И он кивком указал на Аликс.
— Scheiss, — прошипел Каммлер. — Womit habe ich dies verdient? [43] — Стеная по поводу несправедливостей судьбы, Каммлер принялся чесать перевязанную голову. — А как же лекарство? Под кодовым названием Tiefatmung? — поинтересовался он.
— Tiefatmung? — смысл его слов дошел до Бринка не сразу. Глубокое дыхание. Вот что означало это немецкое слово. Вот как, оказывается, Волленштейн окрестил свой антибиотик.
— Tiefatmung, что вам о нем известно? — спросил Каммлер, на сей раз громче. — Лекарство против его «могильщиков».
— Да-да, — отозвался Бринк. «Могильщиков». Именно так назвал их Чайлдесс в разговоре с Бринком, когда они стояли на тротуаре напротив резиденции премьер-министра на Даунинг-стрит.
— С какой стати мы тянем время? — подал голос жирный немец. — Убейте его, и все дела. Или нет, убейте их всех. Нам пора убираться отсюда. Нужно срочно упаковать оборудование и…
— Заткнитесь, Адлер! — бесцеремонно бросил ему Каммлер и вновь обратился к Бринку: — Ниммих утверждает, что здесь имелся целый запас лекарства для опытов на евреях. Но сдается мне, что этот парень врет.
Тщедушное существо перед Бринком покачало головой, однако жирная туша позади него тотчас врезала бедняге по затылку кулаком, и Ниммих опустился на колени.
— Что скажешь, Ниммих? — поинтересовался Каммлер.
— Нет, — выдохнул тот, и на мгновение к нему вернулось самообладание. — Это я его придумал, — крикнул он, — а вовсе не Волленштейн, не убивайте меня. Я могу…
Он не договорил, потому что Каммлер оттолкнул в сторону жирного немца и прижал к шее Ниммиха дуло пистолета. Парень тотчас закрыл рот.
— Вот он, он может делать «могильщиков». А вы? Скажите, Ниммих, вы можете делать их так же хорошо, как и Волленштейн? — ледяным тоном осведомился Каммлер. Впрочем, дула пистолета от шеи Ниммиха он так и не убрал. Так что обергруппенфюрера, похоже, ждал всего один ответ.
— Да, да, да! Я умею выращивать чуму. Это ведь обыкновенная биология. Я знаю точно, как…

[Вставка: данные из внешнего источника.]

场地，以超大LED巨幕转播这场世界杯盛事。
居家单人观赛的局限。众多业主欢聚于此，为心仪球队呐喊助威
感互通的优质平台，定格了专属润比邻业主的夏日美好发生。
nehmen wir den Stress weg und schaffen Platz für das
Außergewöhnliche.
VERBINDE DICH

— Довольно, Ниммих. Мы вам верим, — перебил его Каммлер, после чего повернулся к Бринку. — Надеюсь, теперь вы видите, как важно для меня это самое Tiefatmung. Я готов пойти на любые уступки, при условии, что вы передадите его мне, — с этими словами Каммлер нажал на спусковой крючок.

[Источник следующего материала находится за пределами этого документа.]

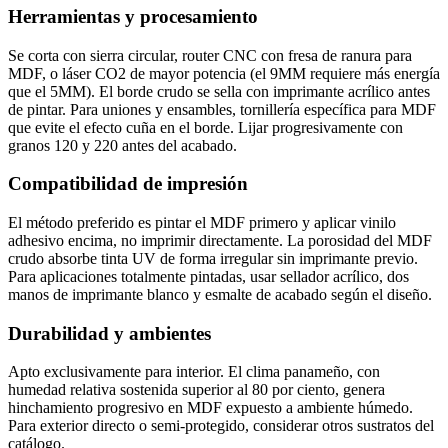
Herramientas y procesamiento
Se corta con sierra circular, router CNC con fresa de ranura para
MDF, o láser CO2 de mayor potencia (el 9MM requiere más energía
que el 5MM). El borde crudo se sella con imprimante acrílico antes
de pintar. Para uniones y ensambles, tornillería específica para MDF
que evite el efecto cuña en el borde. Lijar progresivamente con
granos 120 y 220 antes del acabado.
Compatibilidad de impresión
El método preferido es pintar el MDF primero y aplicar vinilo
adhesivo encima, no imprimir directamente. La porosidad del MDF
crudo absorbe tinta UV de forma irregular sin imprimante previo.
Para aplicaciones totalmente pintadas, usar sellador acrílico, dos
manos de imprimante blanco y esmalte de acabado según el diseño.
Durabilidad y ambientes
Apto exclusivamente para interior. El clima panameño, con
humedad relativa sostenida superior al 80 por ciento, genera
hinchamiento progresivo en MDF expuesto a ambiente húmedo.
Para exterior directo o semi-protegido, considerar otros sustratos del
catálogo.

В следующий миг изо рта Ниммиха хлынул фонтан крови, а сам он рухнул лицом вниз.
Боже милостивый!
— Я стоял слишком близко к упавшему самолету, — спокойным тоном пояснил Каммлер. Бринк услышал его слова, хотя взгляд его был прикован к человеку на земле. Мышцы на руке Ниммиха свело судорогой. Пальцы тотчас скрючились и сжались, и Бринк услышал треск вырываемой с корнем травы.